[[ Source document, beginning ]]

Peripheral blood was collected from HEU and HIV-unexposed uninfected (HUU) children at 6, 12 and 18 months of age. Proportion of CD4+ T cells subsets were determined by immunophenotyping. P. falciparum antigen-specific CD4+ T cells responses were measured by intracellular cytokine staining assay.
There were no differences in the proportions of naïve, effector and memory CD4+ T cell subsets between HEU and HUU children at all ages. There was a trend showing acquisition of P. falciparum-specific IFN-γ and TNF-producing CD4+ T cells with age in both HUU and HEU children. There was, however, lower frequency of P. falciparum-specific IFN-γ-producing CD4+ T cells in HEU compared to HUU at 6 and 12 months, which normalized 6 months after stopping CTX prophylaxis.
The results demonstrate that there is delayed acquisition of P. falciparum-specific IFN-γ-producing CD4+ T cells in HEU children on daily cotrimoxazole prophylaxis, which is evident at 6 and 12 months of age in comparison to HUU age-matched controls. However, whether this delayed acquisition of P. falciparum-specific IFN-γ-producing CD4+ T cells leads to higher risk to malaria disease remains unknown and warrants further investigation.

[[ Source document, end ]]

#### Problems to solve
1 – List the CD4+ T cell subsets that the malaria study summary says were compared between HEU and HUU children.
2 – Resume the malaria study summary after its final sentence, with a few more sentences in the same style.

[[ Supplied entries, beginning ]]

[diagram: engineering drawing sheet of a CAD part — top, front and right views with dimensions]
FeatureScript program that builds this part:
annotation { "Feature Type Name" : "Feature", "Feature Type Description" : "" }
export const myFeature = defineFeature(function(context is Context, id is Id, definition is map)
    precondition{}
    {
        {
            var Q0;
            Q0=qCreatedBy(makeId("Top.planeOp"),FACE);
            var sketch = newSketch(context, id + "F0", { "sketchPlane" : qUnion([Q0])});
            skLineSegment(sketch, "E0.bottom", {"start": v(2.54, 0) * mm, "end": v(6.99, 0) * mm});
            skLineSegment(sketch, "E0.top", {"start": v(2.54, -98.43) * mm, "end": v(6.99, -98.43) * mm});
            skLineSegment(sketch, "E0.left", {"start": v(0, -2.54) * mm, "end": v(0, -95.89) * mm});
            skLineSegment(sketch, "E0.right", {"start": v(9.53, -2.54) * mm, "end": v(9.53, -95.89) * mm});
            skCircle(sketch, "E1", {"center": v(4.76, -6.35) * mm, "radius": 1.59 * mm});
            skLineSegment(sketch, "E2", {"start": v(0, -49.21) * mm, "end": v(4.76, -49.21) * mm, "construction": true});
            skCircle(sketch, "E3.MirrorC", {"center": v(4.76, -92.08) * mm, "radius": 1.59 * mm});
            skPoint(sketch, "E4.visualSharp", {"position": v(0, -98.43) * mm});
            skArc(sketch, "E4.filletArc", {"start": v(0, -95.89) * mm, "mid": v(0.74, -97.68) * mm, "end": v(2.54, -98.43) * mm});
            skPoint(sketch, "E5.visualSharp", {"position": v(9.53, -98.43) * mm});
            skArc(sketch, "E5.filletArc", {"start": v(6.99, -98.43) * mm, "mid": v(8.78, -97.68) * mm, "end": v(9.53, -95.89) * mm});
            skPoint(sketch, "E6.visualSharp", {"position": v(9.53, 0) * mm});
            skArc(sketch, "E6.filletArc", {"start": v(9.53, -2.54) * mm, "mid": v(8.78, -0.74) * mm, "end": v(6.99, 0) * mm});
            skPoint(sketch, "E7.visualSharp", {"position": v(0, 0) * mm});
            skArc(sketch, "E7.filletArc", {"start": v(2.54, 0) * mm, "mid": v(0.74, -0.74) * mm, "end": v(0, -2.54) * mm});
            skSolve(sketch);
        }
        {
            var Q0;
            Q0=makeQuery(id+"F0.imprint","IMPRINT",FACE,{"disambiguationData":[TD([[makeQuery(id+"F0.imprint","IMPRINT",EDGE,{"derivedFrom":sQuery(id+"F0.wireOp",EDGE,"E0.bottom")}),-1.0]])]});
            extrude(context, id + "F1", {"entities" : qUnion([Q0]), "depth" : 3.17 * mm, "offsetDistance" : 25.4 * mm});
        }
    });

[[ Supplied entries, end ]]

#### Answers given
1 – Naïve, effector and memory CD4+ T cells.

2 –
In children, repeated exposure to Plasmodium falciparum antigens contributes towards the development of effective immunity that controls parasitaemia and prevents severe and life threatening illness [1, 2]. Evidence from mouse models and experimental human infections suggests that both CD4+ and CD8+ T cells play an important role in protective immunity to P. falciparum malaria [3–6]. T cells directly control the development of pre-erythrocytic Plasmodium stages and also direct the immune responses induced by erythrocytic stages of malaria . During blood stage infection, acute pro-inflammatory cytokine-mediated effector responses from CD4+ T cells can restrict growth of the malaria parasites and reduce risk of clinical disease . Of note, production of IFN-γ, TNF, IL-2, IL-6 and IL-4 has been shown in various ways to play a role in anti-malarial immunity [6, 8–13]. IFN-γ has been proposed as the major mediator of parasite clearance during blood stage infection .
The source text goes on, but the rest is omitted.